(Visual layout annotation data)
--- BEGIN ---

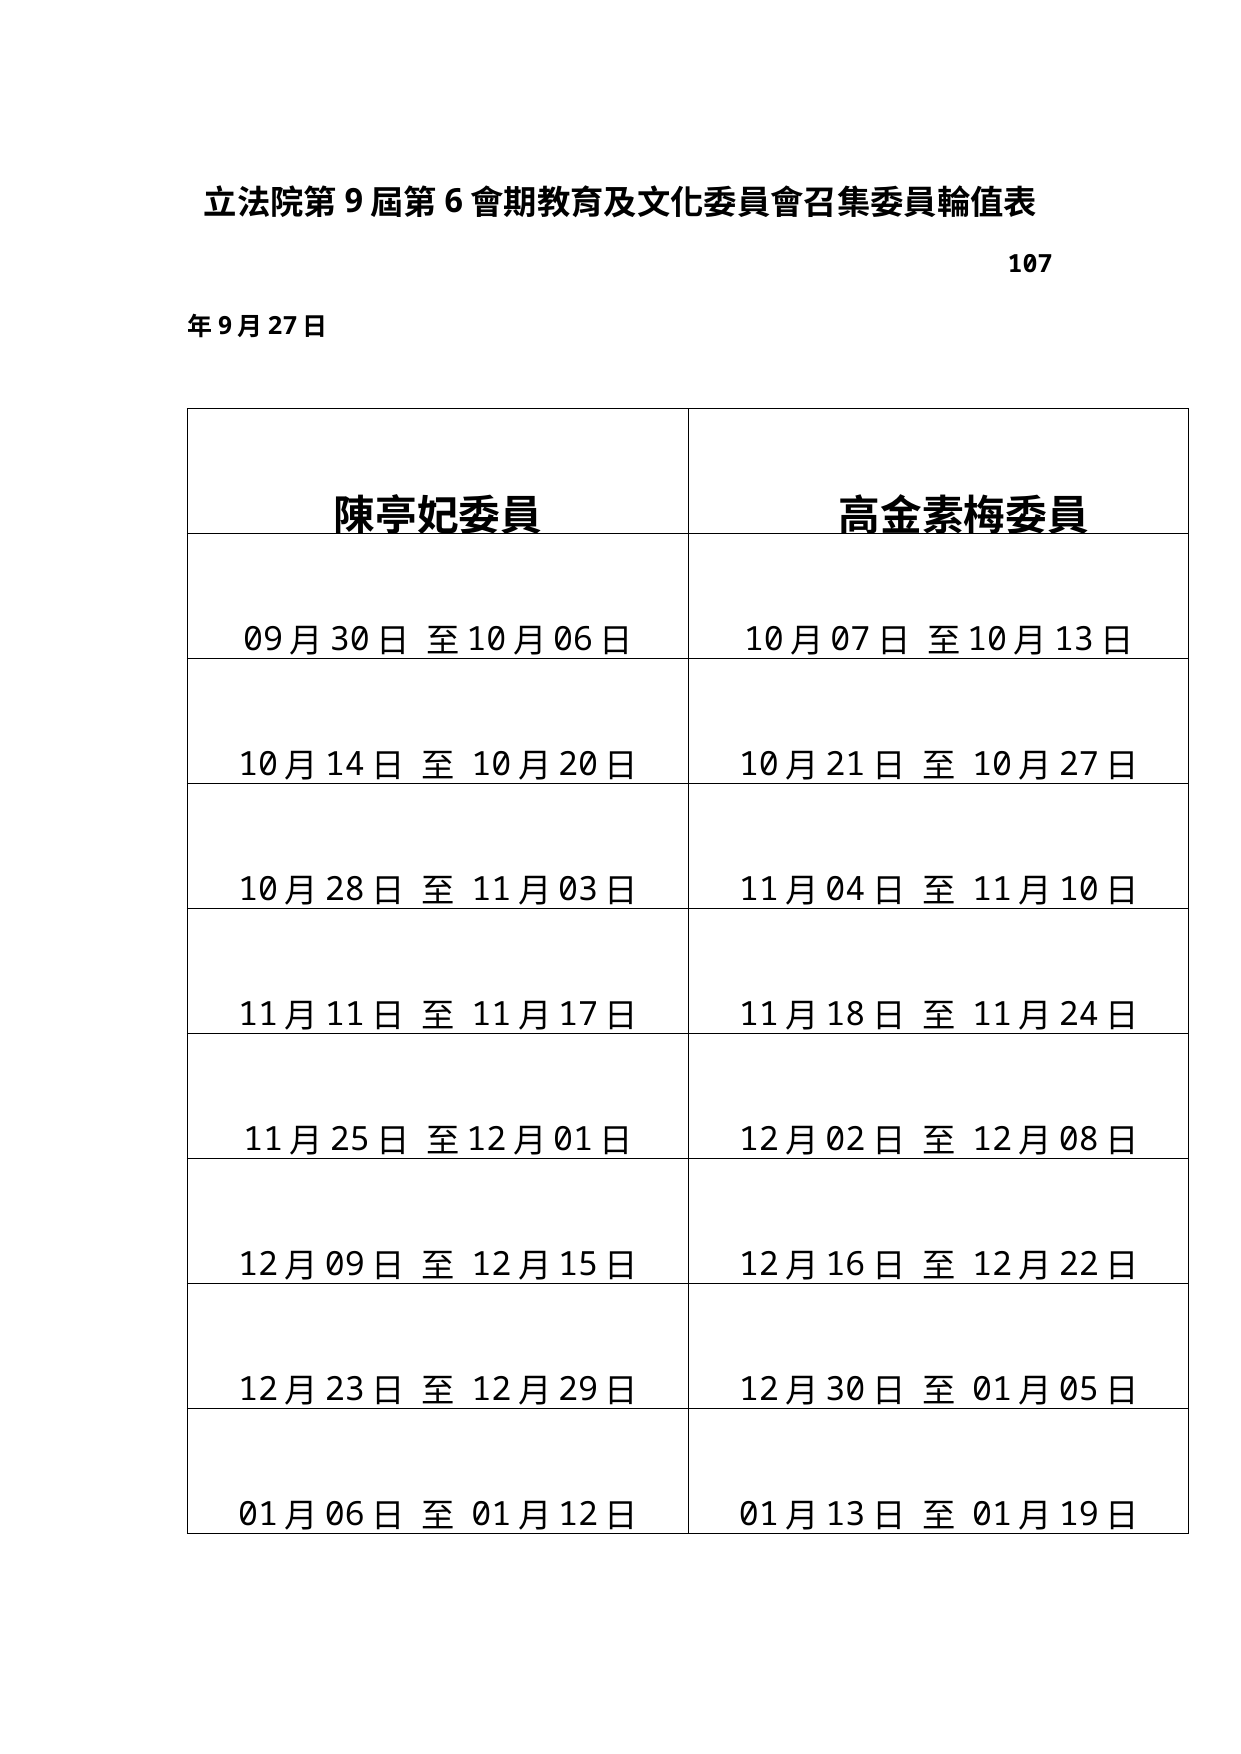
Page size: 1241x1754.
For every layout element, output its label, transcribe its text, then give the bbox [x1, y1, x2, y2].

text 立法院第9屆第6會期教育及文化委員會召集委員輪值表 [187, 158, 1053, 221]
table_header 陳亭妃委員 [188, 409, 688, 533]
table_cell 12月09日 至 12月15日 [188, 1159, 688, 1283]
table_cell 10月07日 至10月13日 [689, 534, 1188, 658]
table_cell 11月04日 至 11月10日 [689, 784, 1188, 908]
table_cell 11月25日 至12月01日 [188, 1034, 688, 1158]
table_cell 12月02日 至 12月08日 [689, 1034, 1188, 1158]
table_header 高金素梅委員 [689, 409, 1188, 533]
table_cell 11月18日 至 11月24日 [689, 909, 1188, 1033]
text 107年9月27日 [187, 221, 1053, 346]
table_cell 10月14日 至 10月20日 [188, 659, 688, 783]
table_cell 12月16日 至 12月22日 [689, 1159, 1188, 1283]
table_cell 11月11日 至 11月17日 [188, 909, 688, 1033]
table_cell 09月30日 至10月06日 [188, 534, 688, 658]
table_cell 12月23日 至 12月29日 [188, 1284, 688, 1408]
table_cell 01月13日 至 01月19日 [689, 1409, 1188, 1533]
table_cell 10月28日 至 11月03日 [188, 784, 688, 908]
table_cell 10月21日 至 10月27日 [689, 659, 1188, 783]
table_cell 01月06日 至 01月12日 [188, 1409, 688, 1533]
table_cell 12月30日 至 01月05日 [689, 1284, 1188, 1408]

--- END ---

Problem statement:
Recast every line of the records above as a JSON list of strings, one string per line, skipping blank lines. Leave the pictures out of the answer.

Correct output:
[
  "Page size: 1241x1754.",
  "For every layout element, output its label, transcribe its text, then give the bbox [x1, y1, x2, y2].",
  "text 立法院第9屆第6會期教育及文化委員會召集委員輪值表 [187, 158, 1053, 221]",
  "table_header 陳亭妃委員 [188, 409, 688, 533]",
  "table_cell 12月09日 至 12月15日 [188, 1159, 688, 1283]",
  "table_cell 10月07日 至10月13日 [689, 534, 1188, 658]",
  "table_cell 11月04日 至 11月10日 [689, 784, 1188, 908]",
  "table_cell 11月25日 至12月01日 [188, 1034, 688, 1158]",
  "table_cell 12月02日 至 12月08日 [689, 1034, 1188, 1158]",
  "table_header 高金素梅委員 [689, 409, 1188, 533]",
  "table_cell 11月18日 至 11月24日 [689, 909, 1188, 1033]",
  "text 107年9月27日 [187, 221, 1053, 346]",
  "table_cell 10月14日 至 10月20日 [188, 659, 688, 783]",
  "table_cell 12月16日 至 12月22日 [689, 1159, 1188, 1283]",
  "table_cell 11月11日 至 11月17日 [188, 909, 688, 1033]",
  "table_cell 09月30日 至10月06日 [188, 534, 688, 658]",
  "table_cell 12月23日 至 12月29日 [188, 1284, 688, 1408]",
  "table_cell 01月13日 至 01月19日 [689, 1409, 1188, 1533]",
  "table_cell 10月28日 至 11月03日 [188, 784, 688, 908]",
  "table_cell 10月21日 至 10月27日 [689, 659, 1188, 783]",
  "table_cell 01月06日 至 01月12日 [188, 1409, 688, 1533]",
  "table_cell 12月30日 至 01月05日 [689, 1284, 1188, 1408]"
]